Benzyl mercaptan is an organosulfur compound with the formula C7H8S|auto=1 or C6H5CH2SH. It is a common laboratory alkylthiol that occurs in trace amounts naturally. It is a colorless, malodorous liquid.

==Preparation and occurrence==
Benzyl mercaptan can be prepared by the reaction of benzyl chloride and thiourea. The initially formed isothiouronium salt must be subjected to alkaline hydrolysis to obtain the thiol.

It has been identified in boxwood (Buxus sempervirens L.) and is known to contribute to the smoky aroma of certain wines. It also occurs naturally in coffee.
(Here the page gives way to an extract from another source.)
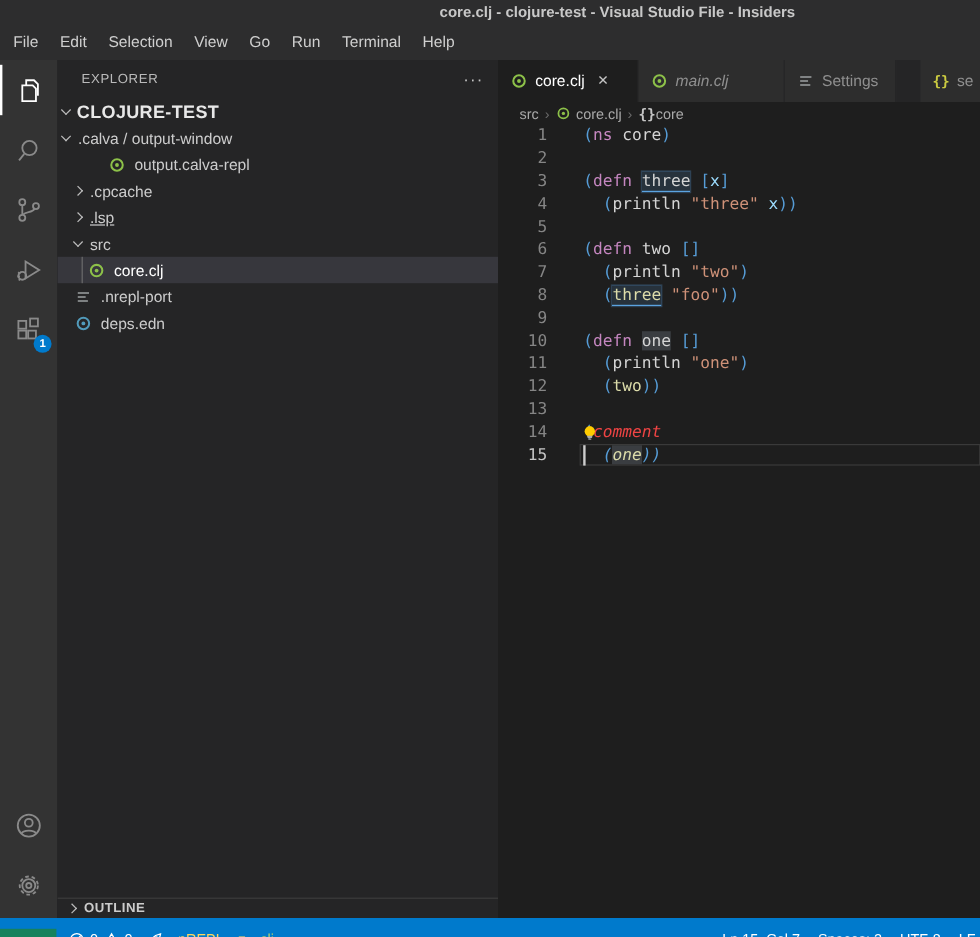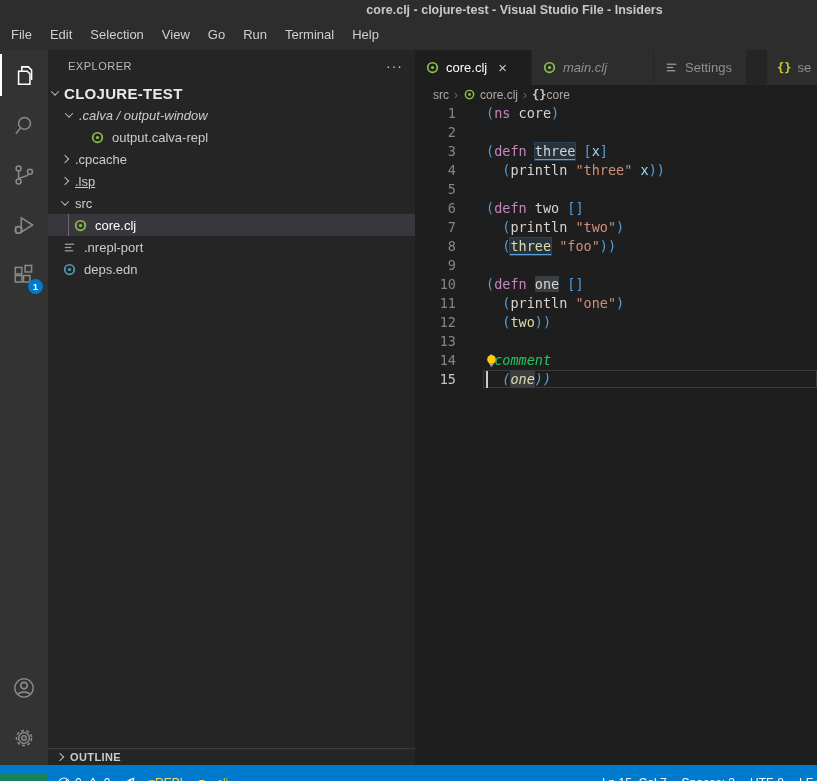".calva / output-window" div.tree-row { font-style: italic -> none; padding-left: 18px -> 4px }
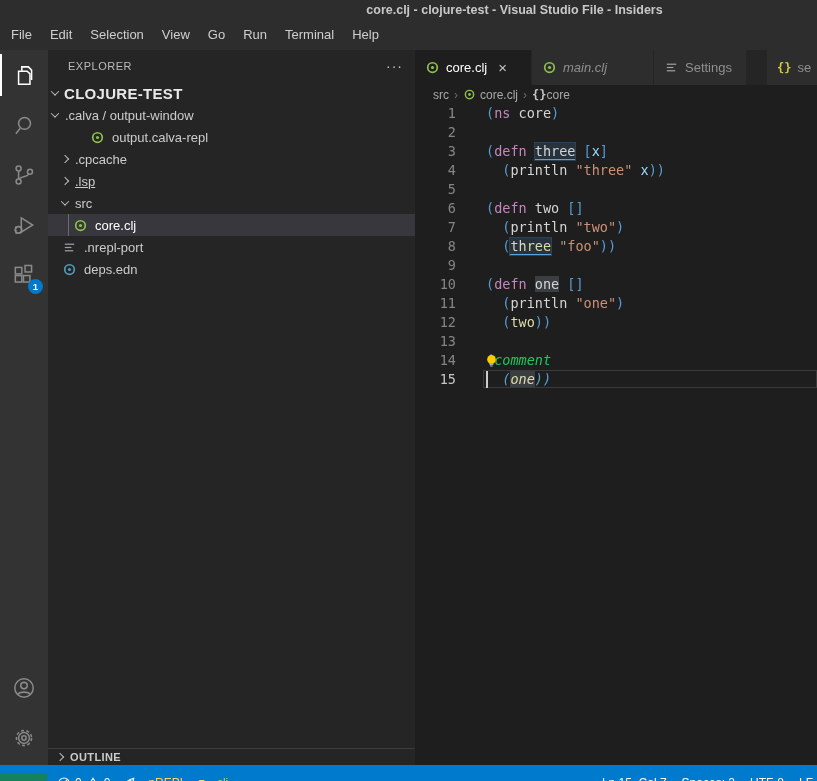"comment" span.tok { color: #22c55e -> #ef4444 }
==Use in organic synthesis==
Benzyl mercaptan is used for S-alkylation to give benzylthioethers.

It has been used as a source of the thiol functional group in organic synthesis. Debenzylation can be effected by dissolving metal reduction:
RSCH_{2}C_{6}H_{5} + 2 H^{+} + 2 e^{−} → RSH + CH_{3}C_{6}H_{5}

Condensed tannins undergo acid-catalyzed cleavage in the presence of benzyl mercaptan.

==Related derivatives==
Methoxy-substituted benzyl mercaptans have been developed that cleave easily, are recyclable, and are odorless.